#### STATED GOAL A:
Decide whether each statement below agrees with the passage on temporary trips abroad that follows, answering yes or no and quoting the deciding words of the passage: (i) a two-year teaching position with a foreign university is given as an example of employment for a definite period; (ii) an unavoidable delay from unforeseen circumstances makes the trip lose its temporary character; (iii) the visit abroad should be expected to end within a period fixed by some early event.
#### STATED GOAL B:
Carry on the passage about temporary trips abroad below from the point where it stops.

#### PAGE:
————

Subjective intent can sometimes be determined from examination of such elements as:

(1) Purpose for departing. The traveler should normally have a definite reason for proceeding abroad temporarily. See U.S. ex rel Alther v. McCandless, 46 F.2d 288 (C.A. 3, 1931); examples are education and professional training, Serpico v. Trudell, supra; employment for a definite, "albeit extended period," by accepting a two-year teaching position with a foreign university, Matter of Guiot, supra; ...

(2) Termination date. The visit abroad should be expected to terminate "within a period relatively short, fixed by some early event," U.S. ex rel. Lesto v. Day, 21 F.2d 307, 309 (C.A. 2, 1927); Matter of Castro, 14 I. & N. Dec. 492 (BIA 1973). If unforeseen circumstances cause an unavoidable delay in returning, the trip would retain its temporary character, so long as the alien continued to intend to return as soon as his original purpose was completed. For example, war might inhibit travel or the alien might be drafted, Serpico v. Trudell, supra; there might be illness, Transatlantica Italiana v. Elting, 66 F.2d 542, 545 (C.A. 2, 1933); there might be a death requiring remaining abroad to settle an estate, U.S. ex Polymeris v. Trudell, supra.

————

#### ENTRIES SUPPLIED:
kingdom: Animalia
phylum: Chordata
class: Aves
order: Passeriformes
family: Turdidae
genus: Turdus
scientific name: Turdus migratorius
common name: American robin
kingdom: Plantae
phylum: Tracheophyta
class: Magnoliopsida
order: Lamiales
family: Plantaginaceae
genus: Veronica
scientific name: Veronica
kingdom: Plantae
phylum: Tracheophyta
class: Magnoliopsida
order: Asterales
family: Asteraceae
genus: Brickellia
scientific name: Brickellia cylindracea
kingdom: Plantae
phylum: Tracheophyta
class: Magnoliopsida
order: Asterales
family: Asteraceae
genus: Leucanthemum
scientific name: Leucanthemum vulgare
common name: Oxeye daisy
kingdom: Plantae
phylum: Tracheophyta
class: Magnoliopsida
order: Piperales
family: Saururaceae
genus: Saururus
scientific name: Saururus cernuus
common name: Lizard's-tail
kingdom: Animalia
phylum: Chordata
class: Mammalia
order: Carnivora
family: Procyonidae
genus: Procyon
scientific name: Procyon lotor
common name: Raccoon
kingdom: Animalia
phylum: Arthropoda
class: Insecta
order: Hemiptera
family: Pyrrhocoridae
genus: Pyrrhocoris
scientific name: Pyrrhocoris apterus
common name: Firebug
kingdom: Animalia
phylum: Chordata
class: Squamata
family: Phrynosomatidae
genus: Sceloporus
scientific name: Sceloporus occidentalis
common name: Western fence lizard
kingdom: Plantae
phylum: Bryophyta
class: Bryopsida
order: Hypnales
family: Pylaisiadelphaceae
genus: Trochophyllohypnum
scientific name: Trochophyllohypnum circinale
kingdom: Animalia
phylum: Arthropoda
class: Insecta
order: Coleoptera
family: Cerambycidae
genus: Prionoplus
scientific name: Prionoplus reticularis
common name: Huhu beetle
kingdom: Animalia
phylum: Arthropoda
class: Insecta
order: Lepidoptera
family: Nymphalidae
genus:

————

#### REPLY A:
(i) Yes: "employment for a definite, "albeit extended period," by accepting a two-year teaching position with a foreign university"
(ii) No: "the trip would retain its temporary character, so long as the alien continued to intend to return as soon as his original purpose was completed"
(iii) Yes: "within a period relatively short, fixed by some early event"

#### REPLY B:
(3) Place of employment or actual home. The traveler must intend to return to the United States as a place of employment or business, Saxbe v. Bustos, supra; Gooch v. Clark, 433 F. 274 (C.A. 9, 1970), cert. den. 402 U.S. 995 (1971); Matter of Bailey, 11 I. & N. Dec. 466 (BIA 1965 and 1966); or as an actual home, U.S. ex rel. Lesto v. Day, supra; Matter of D—C—, 3 I. & N. Dec. 519 (BIA 1949). He must possess the requisite intention to return at the time of departure, U.S. ex rel, Lesto v. Day, supra; and must maintain it during the course of the visit, Gamero v. INS, supra; Matter of B—, 9 I. & N. Dec. 211, 213 ff (BIA 1961), reversed on other grounds, Barrese v. Ryan, 203 F.Supp. 880 (D. Conn. 1962).

In Matter of Quijencio, 15 I. & N. Dec. 95 (BIA 1974) we noted the significance of the location of the alien's ties, such as family, job or property, as an aid in determining the alien's intent. See also Santos v. INS, 421 F.2d 1303 (C.A. 9, 1970); Matter of Castro, 14 I. & N. Dec. 492, (BIA 1973), reversed on other grounds, Castro-Guerrero v. INS, 503 F.2d 964 (C.A. 5, 1974); Matter of Montero, supra; Matter of Salviejo, 13 I. & N. Dec: 557 (BI4 1970).

Based on these factors, it seems that a student at a four-year university abroad may be able to retain their LPR status on the basis of their trip abroad being for the purpose of education, having a termination date fixed by an early event (i.e., the student's admission to a school from which students typically graduate in approximately 4 years), and testimony that they intended to return to the United States upon completion of their education and retained that intention during the course of the visit abroad.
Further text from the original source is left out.